December 17, 2025
The Maccabean Menorah: Spiritual Lights in the Smoke of War
Archaeological evidence suggests that the original Hanukkah menorah was made from the spear tips of the Maccabees.
“Our students are now all serving their country, but when that sad duty is passed, they will again turn to the school . . .”
This striking sentence, which captures the sentiments of countless educators at Israeli universities and yeshivas, was written in 1917 by Flinders Petrie, in the introduction to his book Tools and Weapons. An English archaeologist, Petrie was one of the founders of modern Egyptology, but carried out excavations in the Land of Israel as well. He also supported Zionism and was the first to uncover an Egyptian inscription mentioning the name “Israel.”
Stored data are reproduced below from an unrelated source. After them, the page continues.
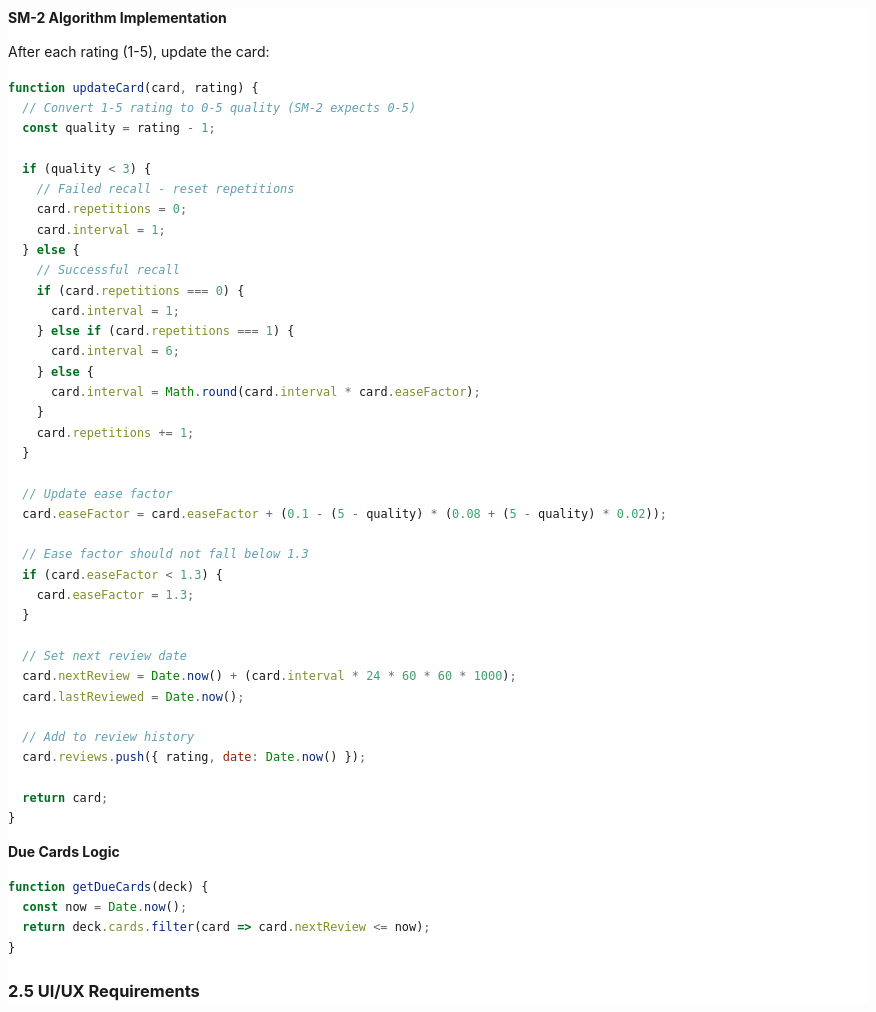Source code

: **SM-2 Algorithm Implementation**

After each rating (1-5), update the card:

```javascript
function updateCard(card, rating) {
  // Convert 1-5 rating to 0-5 quality (SM-2 expects 0-5)
  const quality = rating - 1;
  
  if (quality < 3) {
    // Failed recall - reset repetitions
    card.repetitions = 0;
    card.interval = 1;
  } else {
    // Successful recall
    if (card.repetitions === 0) {
      card.interval = 1;
    } else if (card.repetitions === 1) {
      card.interval = 6;
    } else {
      card.interval = Math.round(card.interval * card.easeFactor);
    }
    card.repetitions += 1;
  }
  
  // Update ease factor
  card.easeFactor = card.easeFactor + (0.1 - (5 - quality) * (0.08 + (5 - quality) * 0.02));
  
  // Ease factor should not fall below 1.3
  if (card.easeFactor < 1.3) {
    card.easeFactor = 1.3;
  }
  
  // Set next review date
  card.nextReview = Date.now() + (card.interval * 24 * 60 * 60 * 1000);
  card.lastReviewed = Date.now();
  
  // Add to review history
  card.reviews.push({ rating, date: Date.now() });
  
  return card;
}
```

**Due Cards Logic**
```javascript
function getDueCards(deck) {
  const now = Date.now();
  return deck.cards.filter(card => card.nextReview <= now);
}
```

### 2.5 UI/UX Requirements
The book includes hundreds of drawings of weapons and tools from the collections of the British School of Archaeology in Egypt, and was published to raise funds for a field hospital. Though he was sixty-one when World War I broke out, he submitted several applications to leave his academic post to join the war effort, but was turned down. Petrie felt the need to justify continuing his academic pursuits while so many of his countrymen were sacrificing life and limb on the Western Front and elsewhere. I imagine that working on this volume only deepened his frustration: while his students were fighting the Germans, he was surrounded by weapons he could only look at, not use.